According to a 2018 Congressional Research Service report, about 150,000 intentional homicides [at the Mexican border] since 2006 were organized crime-related. CNN reports that “Mexican drug cartels take in between $19 billion and $29 billion annually from drug sales in the US”.

In the series, crews are embedded out in the field with officers and special agents at key border sites from Nogales, Ariz., in the west to the Rio Grande Valley and points east.

Discovery is in Texas including the City of San Juan Police Department and Cameron County Sheriff’s Office as well as in Arizona with the Cochise County Sheriff’s Office.

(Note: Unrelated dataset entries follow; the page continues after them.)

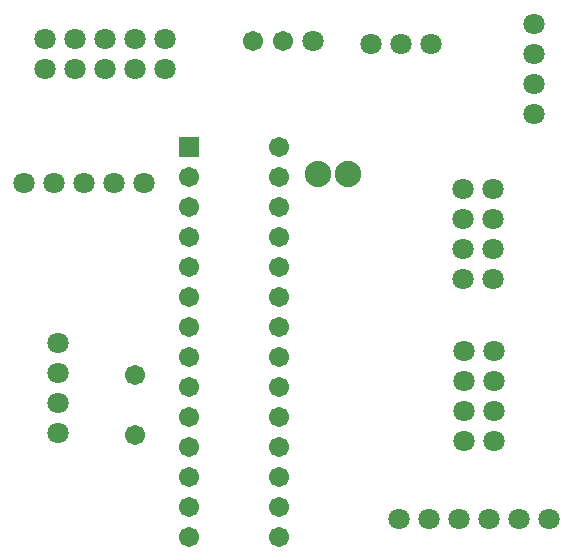
<source format=gts>
G04 Layer: TopSolderMaskLayer*
G04 EasyEDA v5.9.42, Fri, 19 Apr 2019 11:27:39 GMT*
G04 62b01817c26747bfa47cc5f7c73cc831*
G04 Gerber Generator version 0.2*
G04 Scale: 100 percent, Rotated: No, Reflected: No *
G04 Dimensions in millimeters *
G04 leading zeros omitted , absolute positions ,3 integer and 3 decimal *
%FSLAX33Y33*%
%MOMM*%
G90*
G71D02*

%ADD23C,2.235200*%
%ADD24C,1.703197*%
%ADD25R,1.703197X1.703197*%
%ADD26C,1.803197*%

%LPD*%
G54D23*
G01X29972Y33997D03*
G01X27391Y33997D03*
G54D24*
G01X11938Y16979D03*
G01X11938Y11899D03*
G01X24130Y3263D03*
G01X24130Y5803D03*
G01X24130Y8343D03*
G01X24130Y10883D03*
G01X24130Y13423D03*
G01X24130Y15963D03*
G01X24130Y18503D03*
G01X24130Y21043D03*
G01X24130Y23583D03*
G01X24130Y26123D03*
G01X24130Y28663D03*
G01X24130Y31203D03*
G01X24130Y33743D03*
G01X24130Y36283D03*
G01X16510Y3263D03*
G01X16510Y5803D03*
G01X16510Y8343D03*
G01X16510Y10883D03*
G01X16510Y13423D03*
G01X16510Y15963D03*
G01X16510Y18503D03*
G01X16510Y21043D03*
G01X16510Y23583D03*
G01X16510Y26123D03*
G01X16510Y28663D03*
G01X16510Y31203D03*
G01X16510Y33743D03*
G54D25*
G01X16510Y36283D03*
G54D26*
G01X45707Y41611D03*
G01X45707Y44151D03*
G01X45707Y39071D03*
G01X45707Y46691D03*
G01X39673Y30185D03*
G01X42213Y30185D03*
G01X39673Y27645D03*
G01X42213Y27645D03*
G01X39673Y25105D03*
G01X42213Y25105D03*
G01X39673Y32725D03*
G01X42213Y32725D03*
G01X39757Y16469D03*
G01X42297Y16469D03*
G01X39757Y13929D03*
G01X42297Y13929D03*
G01X39757Y11389D03*
G01X42297Y11389D03*
G01X39757Y19009D03*
G01X42297Y19009D03*
G01X26982Y45209D03*
G54D24*
G01X21902Y45209D03*
G01X24442Y45209D03*
G54D26*
G01X31865Y44955D03*
G01X34405Y44955D03*
G01X36945Y44955D03*
G01X5080Y33235D03*
G01X7620Y33235D03*
G01X10160Y33235D03*
G01X2540Y33235D03*
G01X12700Y33235D03*
G01X6858Y42879D03*
G01X6858Y45419D03*
G01X9398Y42879D03*
G01X9398Y45419D03*
G01X11938Y42879D03*
G01X11938Y45419D03*
G01X4318Y42879D03*
G01X4318Y45419D03*
G01X14478Y42879D03*
G01X14478Y45419D03*
G01X5427Y12062D03*
G01X5427Y14602D03*
G01X5427Y17142D03*
G01X5427Y19682D03*
G01X34290Y4787D03*
G01X36830Y4787D03*
G01X39370Y4787D03*
G01X41910Y4787D03*
G01X44450Y4787D03*
G01X46990Y4787D03*
M00*
M02*

</source>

The series employs experts to provide context and insight. They include Lenny DePaul, a retired Chief Inspector with the U.S. Marshal Service, and Dr. Victor M. Manjarrez, Jr., a retired Chief Patrol Agent who served in both Tucson and El Paso Sectors.

Discovery broadcast the second episode of its multiplatform series Border Live on Wednesday, December, 12 from 9-11 pm ET/PT.